From participants' baseline characteristics, lower level of education (odds ratio [OR] 3.33, 95% CI 1.51-7.32) and both lower and higher age (a quadratic effect; age: OR 0.62, 95% CI 0.47-0.82, and age: OR 1.55, 95% CI 1.18-2.04) were significantly associated with a higher risk of dropout. In the analysis that aimed to predict dropout following completion of the first module, lower and higher age (age: OR 0.60, 95% CI 0.42-0.85; age: OR 1.59, 95% CI 1.13-2.23), medium versus high social support (OR 3.03, 95% CI 1.25-7.33), and a higher number of days to module completion (OR 1.05, 95% CI 1.02-1.08) predicted a higher risk of dropout, whereas a self-reported negative event in the previous week was associated with a lower risk of dropout (OR 0.24, 95% CI 0.08-0.69). A model that combined baseline characteristics and intervention usage data generated the most accurate predictions (area under the receiver operating curve [AUC]=0.72) and was significantly more accurate than models based on baseline characteristics only (AUC=0.70) or intervention usage data only (AUC=0.61). We found no significant influence of pain, disability, or depression severity on dropout.

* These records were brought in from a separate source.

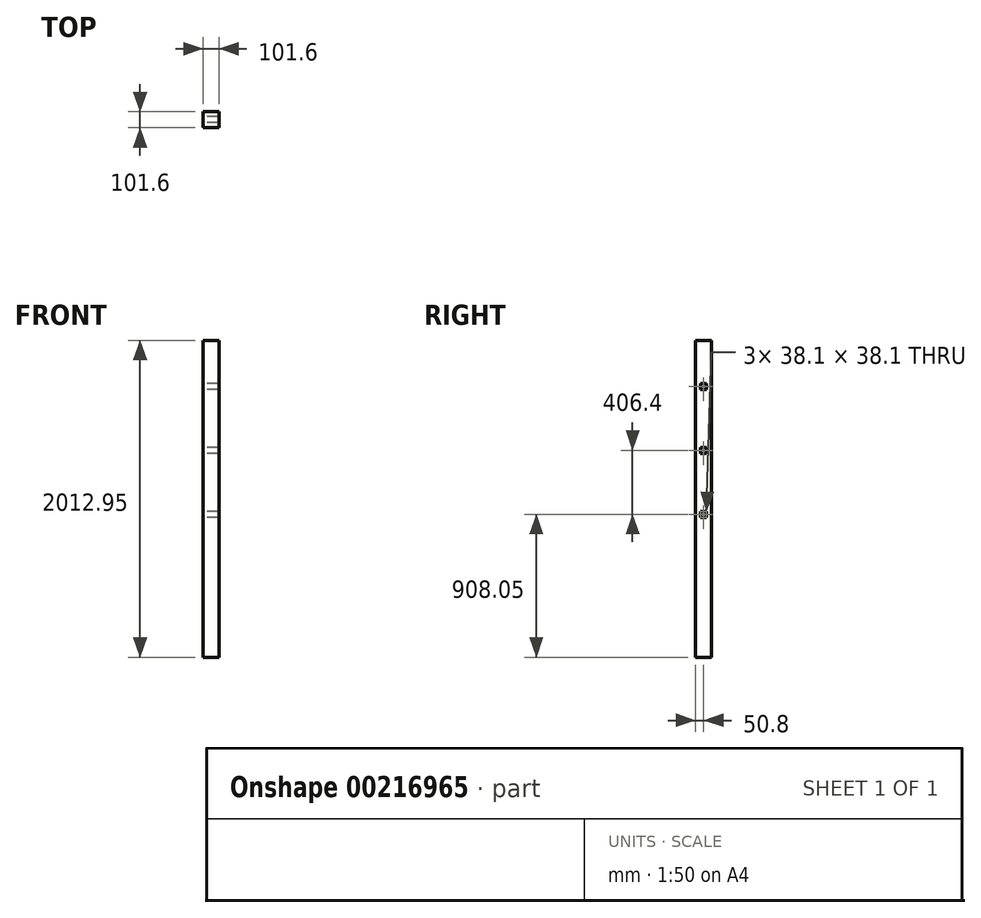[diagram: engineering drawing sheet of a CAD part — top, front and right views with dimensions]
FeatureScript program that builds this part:
annotation { "Feature Type Name" : "Feature", "Feature Type Description" : "" }
export const myFeature = defineFeature(function(context is Context, id is Id, definition is map)
    precondition{}
    {
        {
            var Q0;
            Q0=qCreatedBy(makeId("Right.planeOp"), FACE);
            var sketch = newSketch(context, id + "F0", { "sketchPlane" : qUnion([Q0])});
            skLineSegment(sketch, "E0.bottom", {"start": v(-101.6, 2012.95) * mm, "end": v(0, 2012.95) * mm});
            skLineSegment(sketch, "E0.top", {"start": v(-101.6, 0) * mm, "end": v(0, 0) * mm});
            skLineSegment(sketch, "E0.left", {"start": v(-101.6, 2012.95) * mm, "end": v(-101.6, 0) * mm});
            skLineSegment(sketch, "E0.right", {"start": v(0, 2012.95) * mm, "end": v(0, 0) * mm});
            skLineSegment(sketch, "E1.bottom", {"start": v(-69.85, 1739.9) * mm, "end": v(-31.75, 1739.9) * mm});
            skLineSegment(sketch, "E1.top", {"start": v(-69.85, 1701.8) * mm, "end": v(-31.75, 1701.8) * mm});
            skLineSegment(sketch, "E1.left", {"start": v(-69.85, 1739.9) * mm, "end": v(-69.85, 1701.8) * mm});
            skLineSegment(sketch, "E1.right", {"start": v(-31.75, 1739.9) * mm, "end": v(-31.75, 1701.8) * mm});
            skLineSegment(sketch, "E2.bottom", {"start": v(-69.85, 1333.5) * mm, "end": v(-31.75, 1333.5) * mm});
            skLineSegment(sketch, "E2.top", {"start": v(-69.85, 1295.4) * mm, "end": v(-31.75, 1295.4) * mm});
            skLineSegment(sketch, "E2.left", {"start": v(-69.85, 1333.5) * mm, "end": v(-69.85, 1295.4) * mm});
            skLineSegment(sketch, "E2.right", {"start": v(-31.75, 1333.5) * mm, "end": v(-31.75, 1295.4) * mm});
            skLineSegment(sketch, "E3.bottom", {"start": v(-69.85, 927.1) * mm, "end": v(-31.75, 927.1) * mm});
            skLineSegment(sketch, "E3.top", {"start": v(-69.85, 889) * mm, "end": v(-31.75, 889) * mm});
            skLineSegment(sketch, "E3.left", {"start": v(-69.85, 927.1) * mm, "end": v(-69.85, 889) * mm});
            skLineSegment(sketch, "E3.right", {"start": v(-31.75, 927.1) * mm, "end": v(-31.75, 889) * mm});
            skSolve(sketch);
        }
        {
            var Q0;
            Q0 = qSketchRegion(id + "F0", true);
            extrude(context, id + "F1", {"entities" : qUnion([Q0]), "domain" : OperationDomain.MODEL, "flatOperationType" : FlatOperationType.REMOVE, "depth" : 101.6 * mm, "offsetDistance" : 25.4 * mm});
        }
    });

Dropout can be predicted by participant baseline variables, and the inclusion of intervention usage variables may improve the prediction of dropout early on in treatment. Being able to identify individuals at high risk of dropout from digital health interventions could provide intervention developers and supporting clinicians with the ability to intervene early and prevent dropout from occurring.
抑郁症是慢性背痛(CBP)患者常见的合并症,导致治疗效果较差和增加医疗并发症。数字干预措施已被证明在预防和治疗抑郁症方面有效;然而,高辍学率是一个主要挑战,尤其是在临床环境中。
本研究旨在确定针对 CBP 合并症患者治疗和预防抑郁症的数字干预措施中辍学的预测因素。我们评估了哪些参与者特征可能与辍学有关,以及干预使用数据是否可以帮助在治疗早期更早地识别有辍学风险的个体。
数据来自两项大型随机对照试验,其中 253 名患有 CBP 和重度抑郁症或亚临床抑郁症状的患者接受了抑郁症的数字干预。在第一次分析中,检查了参与者的基线特征,作为辍学的潜在预测因素。在第二次分析中,我们评估了从参与者的基线特征和干预使用变量的组合中,可以从多大程度上预测在完成第一个模块后的辍学。辍学被定义为完成<6 个模块。分析使用逻辑回归进行。
从参与者的基线特征来看,较低的教育水平(优势比[OR]3.33,95%置信区间[CI]1.51-7.32)和较低及较高的年龄(二次效应;年龄:OR 0.62,95%CI 0.47-0.82,年龄:OR 1.55,95%CI 1.18-2.04)与较高的辍学风险显著相关。在旨在预测完成第一个模块后的辍学的分析中,较低和较高的年龄(年龄:OR 0.60,95%CI 0.42-0.85;年龄:OR 1.59,95%CI 1.13-2.23)、中等与较高的社会支持(OR 3.03,95%CI 1.25-7.33)和完成模块的天数较多(OR 1.05,95%CI 1.02-1.08)预测辍学风险较高,而在前一周报告的负面事件与较低的辍学风险相关(OR 0.24,95%CI 0.08-0.69)。结合基线特征和干预使用数据的模型产生了最准确的预测(接受者操作特征曲线下面积[AUC]为 0.72),并且明显优于仅基于基线特征(AUC=0.70)或仅基于干预使用数据(AUC=0.61)的模型。我们没有发现疼痛、残疾或抑郁严重程度对辍学有显著影响。
可以通过参与者的基线变量预测辍学,并且包含干预使用变量可能会提高治疗早期辍学的预测能力。能够从数字健康干预措施中识别出高辍学风险的个体,可以为干预措施的开发者和支持临床医生提供早期干预的能力,从而防止辍学的发生。